A record of our post-retirement life - a move from Raleigh after 30 years, a condo in Indianapolis, a planned relocation to Kuala Lumpur. and travel throughout SE Asia
Wednesday, March 2, 2011
The Peace Corps is 50!
To celebrate the Peace Corps' 50th birthday we saw a film at the Earth House, a collective housed in a church building across the street from us. Its website reminded me of communes and collectives of the '60, but it is in a nicer and cleaner building. Now that we know our away around we plan to visit the Earth House cafe.

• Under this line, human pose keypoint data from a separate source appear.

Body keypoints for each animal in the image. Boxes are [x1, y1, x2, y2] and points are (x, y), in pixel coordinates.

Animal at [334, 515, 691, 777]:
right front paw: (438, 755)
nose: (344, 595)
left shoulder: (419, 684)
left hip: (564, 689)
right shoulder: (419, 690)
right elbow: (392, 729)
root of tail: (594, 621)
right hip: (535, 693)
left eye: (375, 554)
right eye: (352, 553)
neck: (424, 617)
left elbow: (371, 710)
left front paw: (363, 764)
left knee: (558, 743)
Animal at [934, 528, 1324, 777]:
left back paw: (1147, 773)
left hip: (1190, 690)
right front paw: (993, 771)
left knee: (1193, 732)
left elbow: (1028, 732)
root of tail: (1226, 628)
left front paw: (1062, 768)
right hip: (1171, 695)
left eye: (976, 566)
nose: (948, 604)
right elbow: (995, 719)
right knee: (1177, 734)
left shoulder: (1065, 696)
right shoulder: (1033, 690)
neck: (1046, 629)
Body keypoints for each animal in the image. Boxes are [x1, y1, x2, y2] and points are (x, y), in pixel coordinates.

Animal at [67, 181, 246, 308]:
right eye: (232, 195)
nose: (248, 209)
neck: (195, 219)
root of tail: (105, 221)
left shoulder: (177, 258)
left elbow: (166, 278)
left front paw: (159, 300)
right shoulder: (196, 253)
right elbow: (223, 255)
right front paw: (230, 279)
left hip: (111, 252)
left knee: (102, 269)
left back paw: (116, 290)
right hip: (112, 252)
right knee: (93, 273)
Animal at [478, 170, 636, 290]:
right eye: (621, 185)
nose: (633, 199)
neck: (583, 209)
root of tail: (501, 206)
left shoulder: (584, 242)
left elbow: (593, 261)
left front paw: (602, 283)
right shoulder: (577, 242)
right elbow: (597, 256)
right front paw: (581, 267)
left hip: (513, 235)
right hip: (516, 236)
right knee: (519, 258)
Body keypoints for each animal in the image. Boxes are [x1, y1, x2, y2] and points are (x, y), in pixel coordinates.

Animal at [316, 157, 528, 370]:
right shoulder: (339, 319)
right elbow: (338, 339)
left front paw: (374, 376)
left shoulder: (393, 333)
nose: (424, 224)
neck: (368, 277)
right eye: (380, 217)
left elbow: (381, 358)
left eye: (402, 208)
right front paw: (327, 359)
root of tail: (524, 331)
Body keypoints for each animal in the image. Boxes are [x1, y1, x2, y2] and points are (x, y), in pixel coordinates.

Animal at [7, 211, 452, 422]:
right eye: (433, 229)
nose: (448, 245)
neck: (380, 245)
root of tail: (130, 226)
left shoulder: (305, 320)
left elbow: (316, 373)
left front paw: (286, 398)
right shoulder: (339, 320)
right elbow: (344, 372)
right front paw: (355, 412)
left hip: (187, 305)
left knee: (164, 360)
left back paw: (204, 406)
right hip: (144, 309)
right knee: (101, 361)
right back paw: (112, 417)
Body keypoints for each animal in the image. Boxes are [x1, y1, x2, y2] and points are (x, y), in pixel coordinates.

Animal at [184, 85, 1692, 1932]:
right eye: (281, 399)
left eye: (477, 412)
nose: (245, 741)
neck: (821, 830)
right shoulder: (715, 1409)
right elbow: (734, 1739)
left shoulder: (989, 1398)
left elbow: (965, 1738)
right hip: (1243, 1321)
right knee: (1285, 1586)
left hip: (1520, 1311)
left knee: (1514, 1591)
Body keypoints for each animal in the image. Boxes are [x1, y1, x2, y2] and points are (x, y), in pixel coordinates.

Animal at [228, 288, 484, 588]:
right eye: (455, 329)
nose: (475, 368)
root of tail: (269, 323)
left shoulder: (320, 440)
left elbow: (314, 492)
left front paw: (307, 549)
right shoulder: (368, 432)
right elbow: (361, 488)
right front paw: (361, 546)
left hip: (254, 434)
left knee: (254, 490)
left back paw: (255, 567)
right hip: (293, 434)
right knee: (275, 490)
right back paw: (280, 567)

The film was Niger'66: A Peace Corps Diary - another reminder of the '60s. Five RPCV (Returned Peace Corps Volunteers) who went to Niger in 1966 traveled back in 2008. They took along a cinematographer and two cameras. The film was mirror of our lives. The thoughts and experiences of the RPCV were familiar - they are our age. Their reasons for joining and their expectations have a generational ring. Their reflections on the experience had a more universal ring - similar to the reflections of others who have lived and worked abroad (outside an expat community)>
The audience largely consisted of relatively recent (within the past 10 years) returnees from African countries. A scattering of the RPCV had volunteered in regions. Pictured below are returnees from Ukraine (bottom, left), Uganda (bottom right), Niger (top, left) and Panama (top, right).
My interest in the long-term impact of the Peace Corps was stimulated by a December article in the The New Yorker, which featured a returnee and his successful waterpump project in Nepali village. The Niger film credited the Peace Corp installing wells and establishing well baby clinics. Both were evident in their 2008 visit.
I recalled that RPCV whom I have met claimed that they gained far more than they gave. The impact goes beyond the individual. I sent an e-mail to Charlene, a NCSU Ph.D. and a returned volunteer from the Slovak Republic. (She introduced me to the concept of self-empowerment and the right of people with mental illness to have a voice in decisions that effect them.) Her reply is worth repeating, "While I think my "technical assistance" -- in budgeting, strategic planning, grant writing, personnel policy creation, and basic filing -- was very useful to the organizations I worked with, I may have had more lasting impact on individuals who interacted with me everyday. Just the idea of giving my life over to volunteering for two years, especially when I left a well-paying job and comfortable life for it, was a very foreign concept for a lot of people. I also brought optimism and a willingness to take risks that was very hard to find in the post-communist world. Peace Corps' biggest impact is in the relationships it builds -- among Volunteers and their hosts and among volunteers themselves -- and the bigger world view that Volunteers return to America with. The technical assistance is just gravy."